### Task to carry out
Could you copy every line of the entries below word for word, leaving out the pictures?

▼▼▼

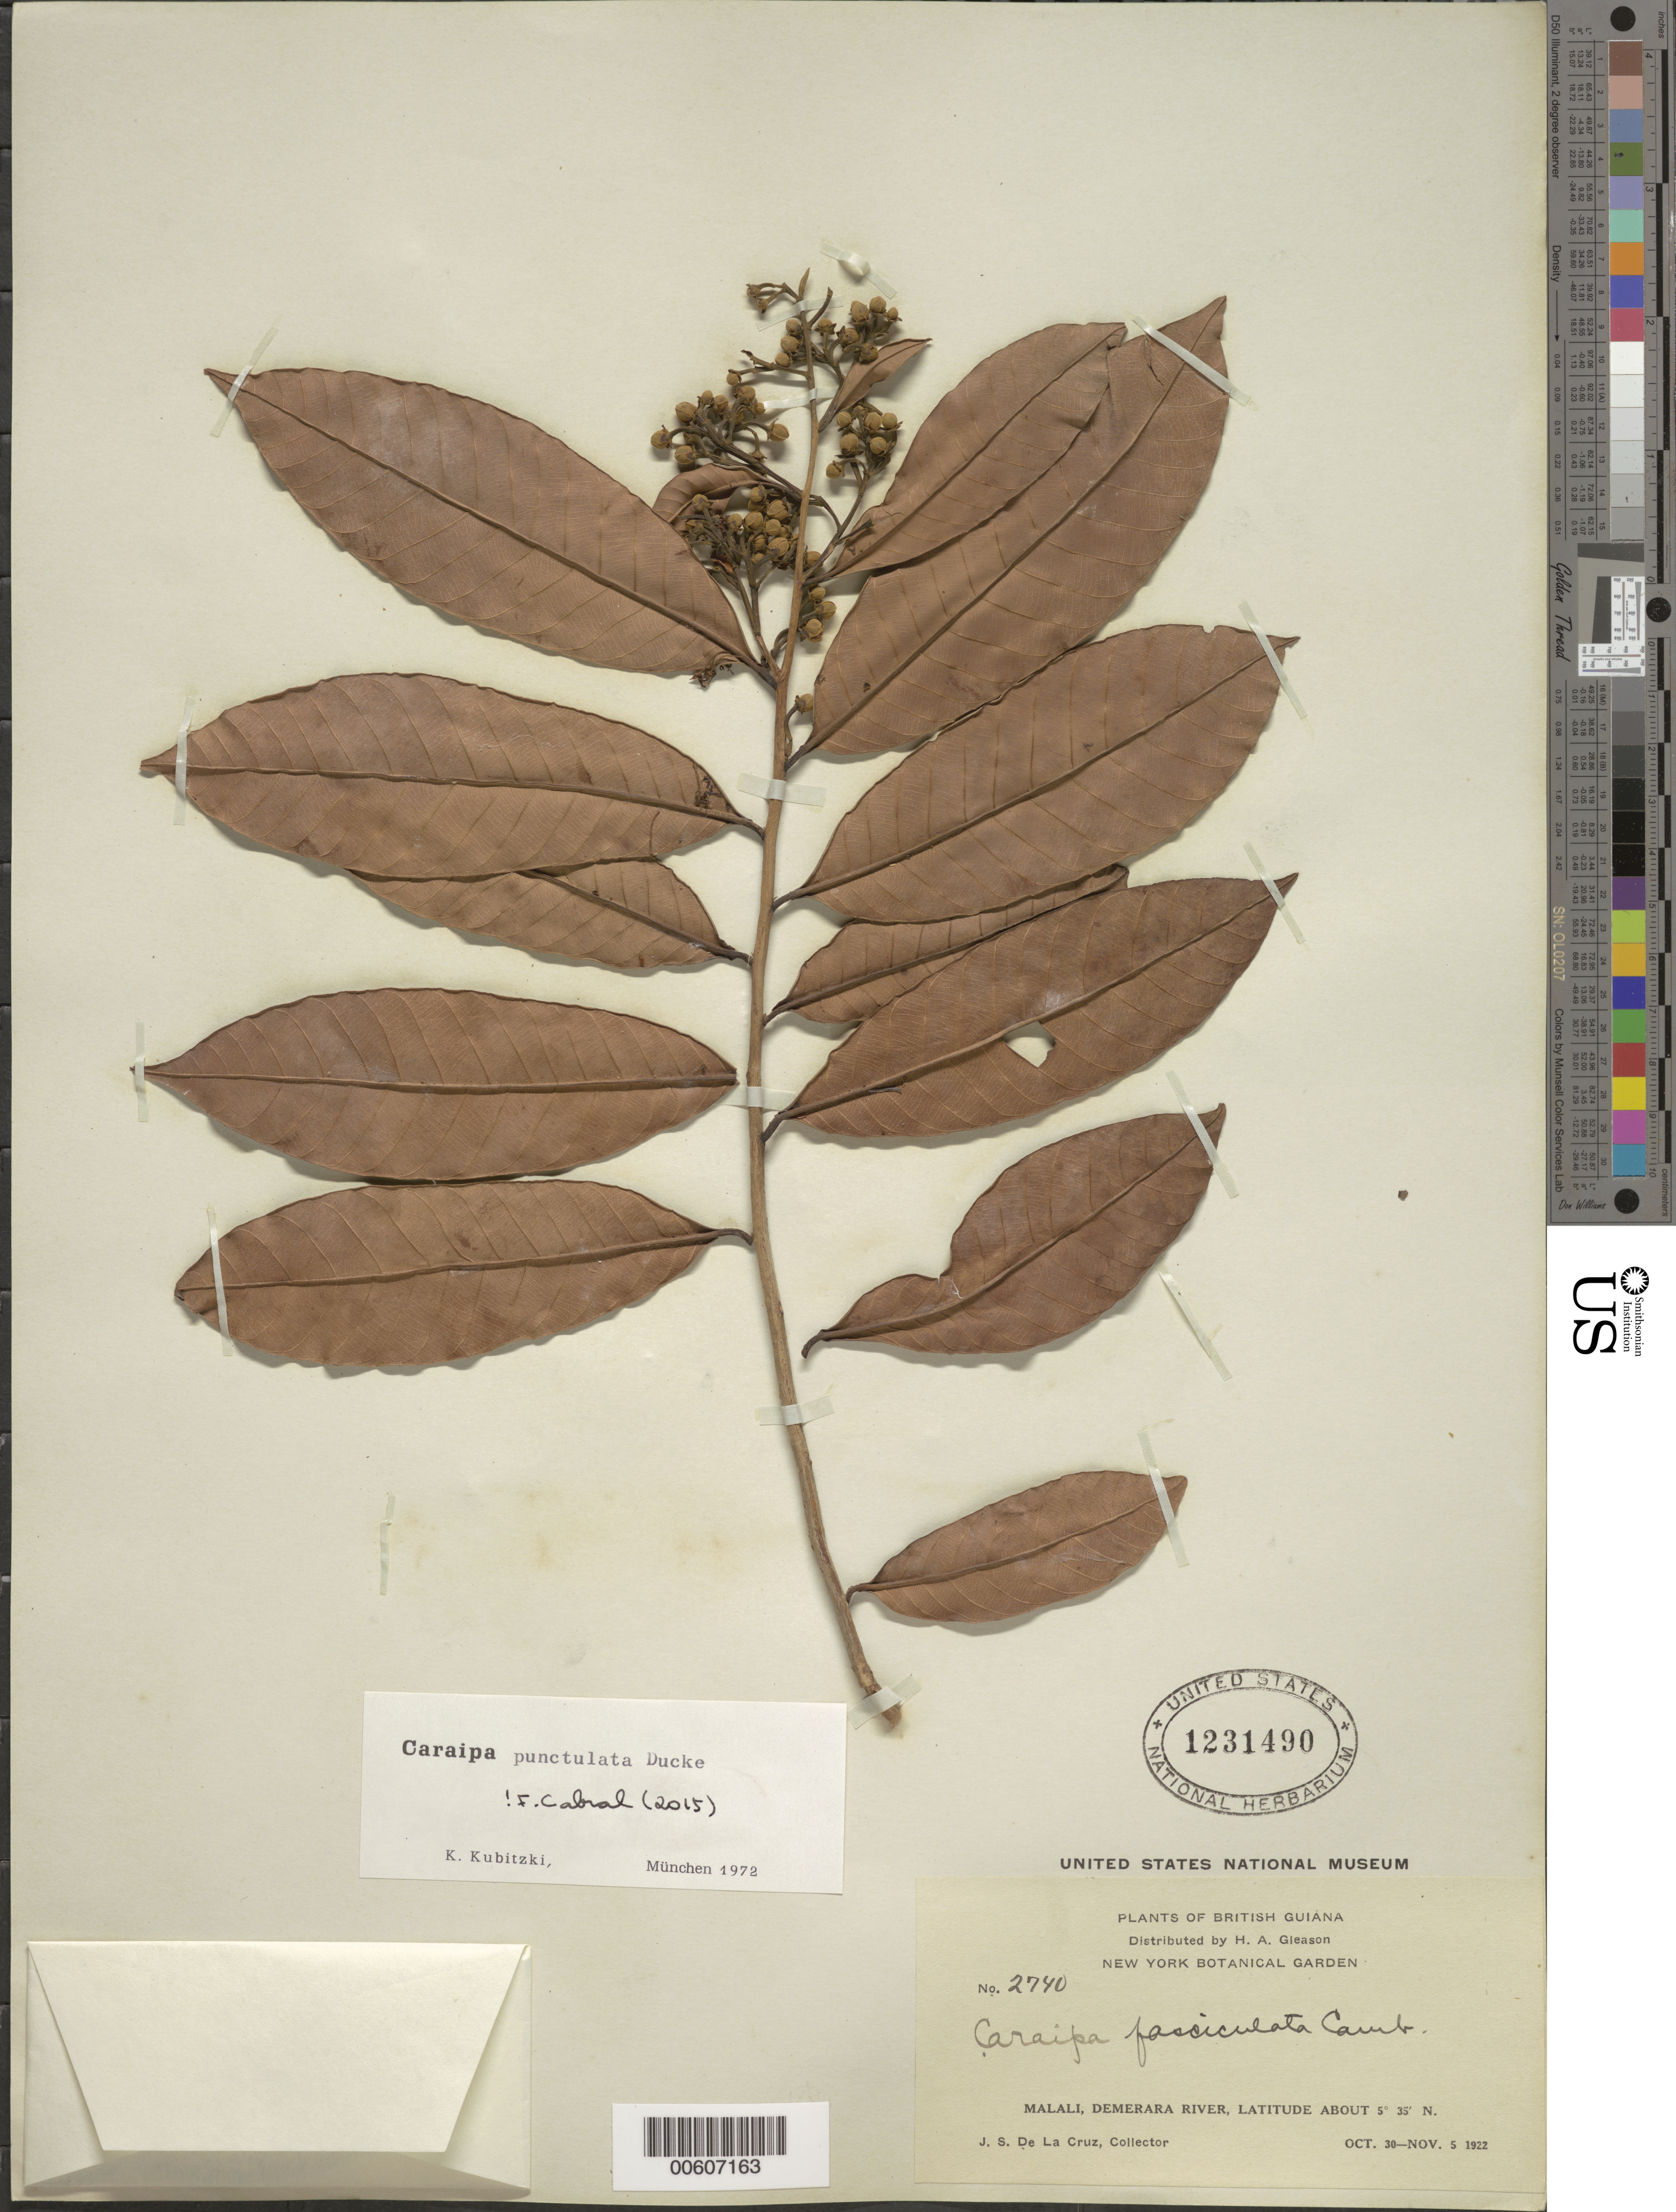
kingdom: Plantae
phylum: Tracheophyta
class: Magnoliopsida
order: Malpighiales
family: Calophyllaceae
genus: Caraipa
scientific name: Caraipa punctulata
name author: Ducke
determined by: Kubitzki, Klaus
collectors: J. S. de la Cruz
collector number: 2740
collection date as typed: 30-Oct-22 to 5-Nov-22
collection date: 1922-10-30/1922-11-05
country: Guyana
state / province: U. Demerara-Berbice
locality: Malali, Demerara R.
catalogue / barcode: US 1231490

▲▲▲

### Written solution
kingdom: Plantae
phylum: Tracheophyta
class: Magnoliopsida
order: Malpighiales
family: Calophyllaceae
genus: Caraipa
scientific name: Caraipa punctulata
name author: Ducke
determined by: Kubitzki, Klaus
collectors: J. S. de la Cruz
collector number: 2740
collection date as typed: 30-Oct-22 to 5-Nov-22
collection date: 1922-10-30/1922-11-05
country: Guyana
state / province: U. Demerara-Berbice
locality: Malali, Demerara R.
catalogue / barcode: US 1231490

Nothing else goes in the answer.